Academics join novelists, a judge and a curator in sharing emotive explorations of home and belonging in this rich collection of essays about the complexities of place and identity-making. Do I Belong? encourages the reader to think hard about what the European project actually means.
Ambivalence about the European Union pervades the essays, as does concern for home-grown terrorism resulting from Europe’s colonial history – a history now coming back to haunt the present. Many contributors believe that the EU has failed in its primary goal of creating a unified continent without further conflict.
A frequently mentioned event is the attack on the French satirical magazine, Charlie Hebdo, by jihadist gunmen in 2015. This acts as a pivot for many of the book’s essays, as the assault lies symbolically at the centre of how we discuss European identity. The magazine itself has been a playground bully of European discourse – designed to offend, a demonstration of freedom of speech taken to extremes.
The opposite of belonging is alienation and Charlie Hebdo finds itself in a problematic position in terms of our ability to exercise freedom of speech in a mature way.
Arguably, one of the aims behind the founding of the community that later morphed into the EU was keeping France and Germany on good terms and thereby preventing another European war. Yet, if Germany is commonly understood to be responsible for Europe’s 20th-century world wars, in these pages it receives mainly praise for its postwar willingness to face up to its past.
The UK, on the other hand, has still to face up to its atrocities and is now pioneering its own brand of insular small-mindedness with Brexit, defying European solidarity and empowering similar movements elsewhere in the EU. Meanwhile, France continues to further alienate its vulnerable immigrant and second-generation citizens.
Much space is given in the book to writers from Israel and the Middle East who, having settled in Europe, help to define what the EU project is and the perilous position it finds itself in.

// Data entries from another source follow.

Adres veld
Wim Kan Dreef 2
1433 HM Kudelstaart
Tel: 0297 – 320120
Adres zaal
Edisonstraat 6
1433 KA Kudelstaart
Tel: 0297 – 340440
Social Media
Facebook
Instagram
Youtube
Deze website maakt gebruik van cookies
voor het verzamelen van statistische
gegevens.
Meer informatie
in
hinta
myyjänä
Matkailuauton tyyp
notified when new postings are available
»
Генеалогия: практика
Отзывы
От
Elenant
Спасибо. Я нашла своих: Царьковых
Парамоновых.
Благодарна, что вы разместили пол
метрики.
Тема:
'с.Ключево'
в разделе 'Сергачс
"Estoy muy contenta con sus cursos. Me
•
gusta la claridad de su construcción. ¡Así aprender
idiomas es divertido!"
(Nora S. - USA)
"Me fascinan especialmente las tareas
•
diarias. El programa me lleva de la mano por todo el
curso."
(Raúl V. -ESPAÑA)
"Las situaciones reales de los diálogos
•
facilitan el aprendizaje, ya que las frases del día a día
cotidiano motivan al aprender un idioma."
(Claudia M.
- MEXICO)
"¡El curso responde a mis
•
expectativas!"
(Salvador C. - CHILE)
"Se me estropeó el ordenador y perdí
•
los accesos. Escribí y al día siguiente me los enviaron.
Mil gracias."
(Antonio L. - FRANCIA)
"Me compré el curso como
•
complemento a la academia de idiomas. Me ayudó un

But what do we understand Europe to be? For many of the book’s contributors, it is an essentially forward-looking project with no fixed conception of what ‘European’ means – it will be whatever people make of it. Because of this, Europe will only survive if it constantly evolves and reinvents itself. ‘Europe is Janus-faced… Whoever wants to unite the continent must respect its infinite variety’, writes the Israeli-Austrian contributor Doron Rabinovici .
For me, music can help us explore such questions of belonging. The electronic group Kraftwerk are my symbol of Europe in its malleability, one that faces the horrors of the past while pushing forward. At a recent performance of theirs near an ancient Portuguese castle on the Atlantic coast, I was toe-tapping along with electronica zealots from all over Europe, paying our respects to practically the only famous German pop band to enthuse the rest of the world, from Detroit DJs to French minimalists. Songs about cycling, the railway networks, the Autobahn and online connections were sung in Russian, French, Spanish, Italian, English and German. Their cold exterior belied an undeniable warmth and love for the European project.
Kraftwerk embody Germany’s hyperawareness of the past. They wrote blissful yet quietly disturbing anthems of popular culture and modernity, while always looking to a future suffused with technology. They turn to the past to praise Nazi-built motorways - but drive towards the future on top of the ground of the Autobahn that were built on the very ground of trauma, the asphalt built by Nazi slave labour. Europe’s past is still very present, and we are defined by this historical nightmare.